====== EXTRACTED RECORDS ======

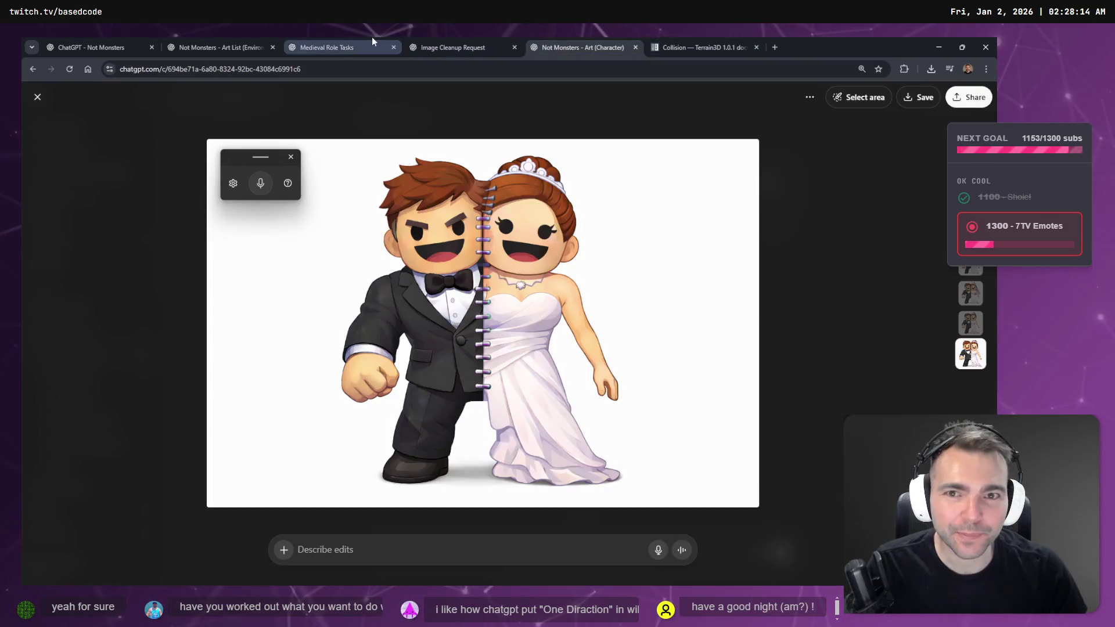
pyautogui.click(445, 44)
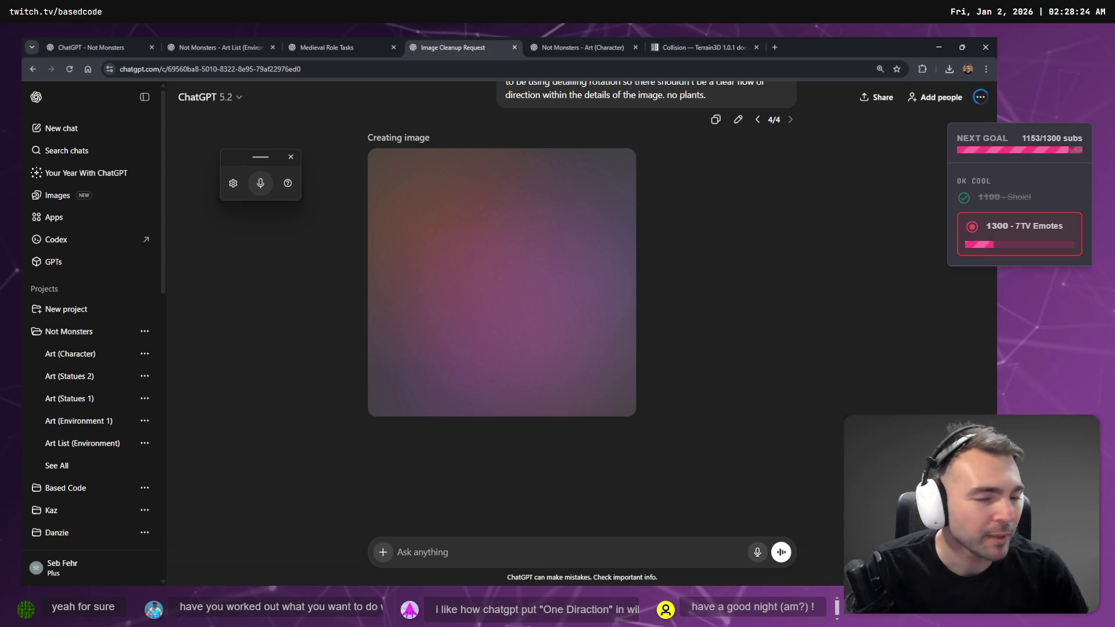
pyautogui.click(557, 47)
pyautogui.click(453, 47)
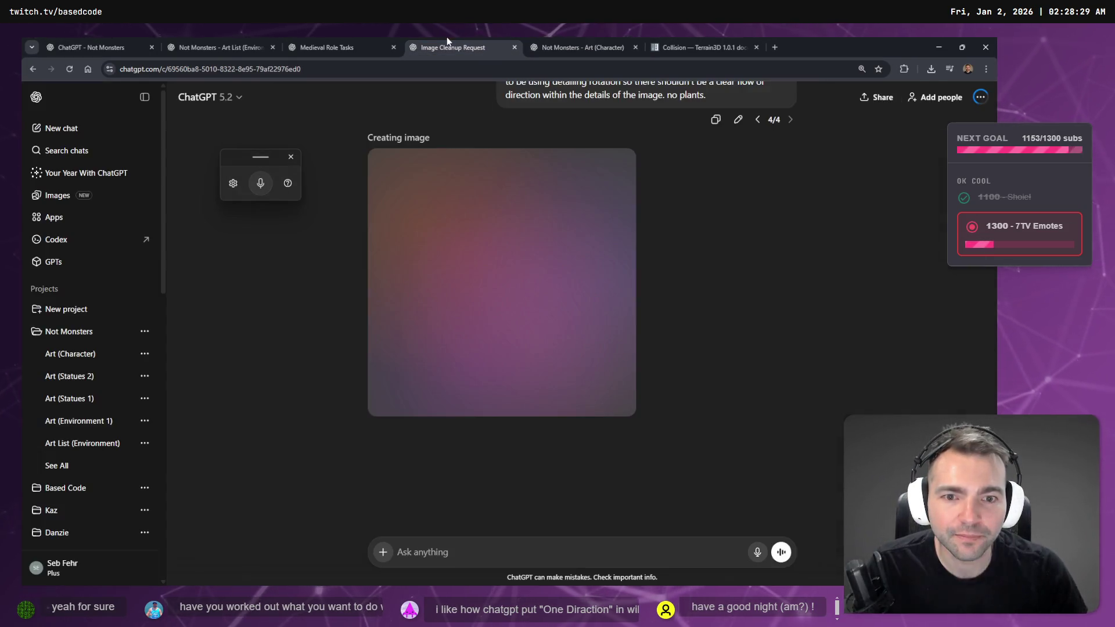
pyautogui.click(704, 46)
pyautogui.click(447, 47)
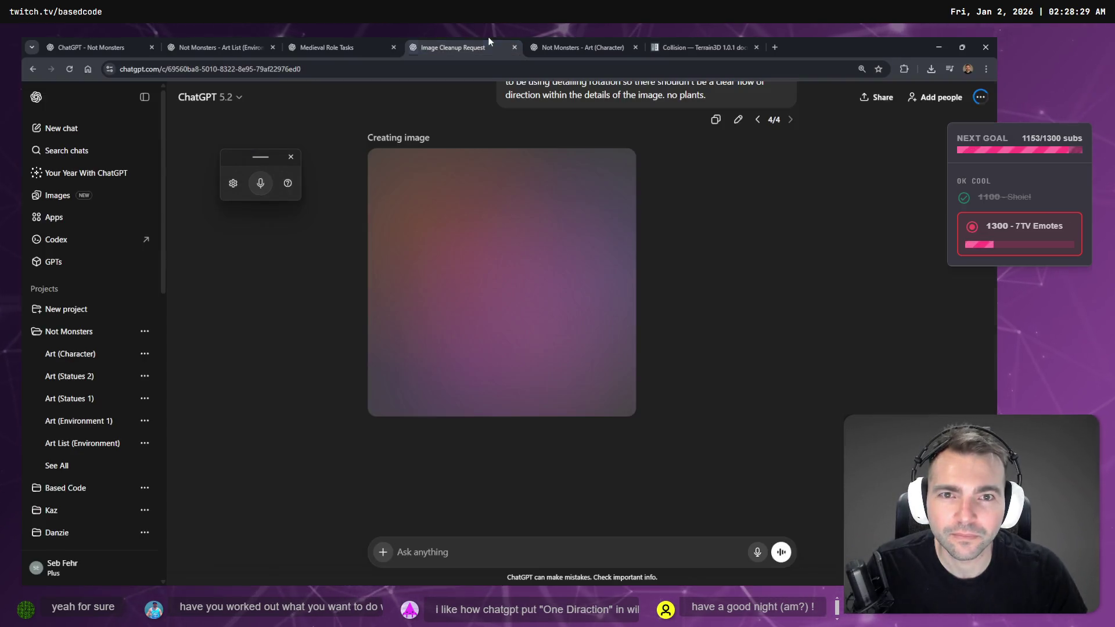
# Step: Check the finished cobblestone texture, close the game window with F8 and return to Godot
pyautogui.scroll(2, 673, 200)
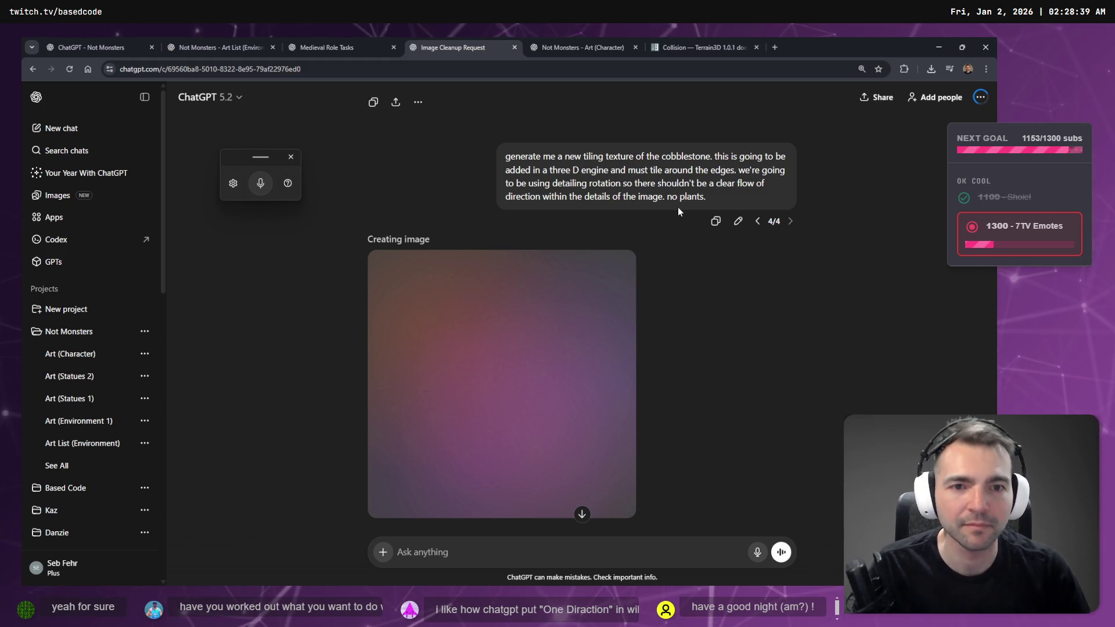
pyautogui.scroll(2, 660, 299)
pyautogui.scroll(-4, 659, 301)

======

■ WHAT YOU WILL DO: Count how many lines of the entries contain the word "click"; only the number should appear in the reply.

■ TASK OUTPUT: 5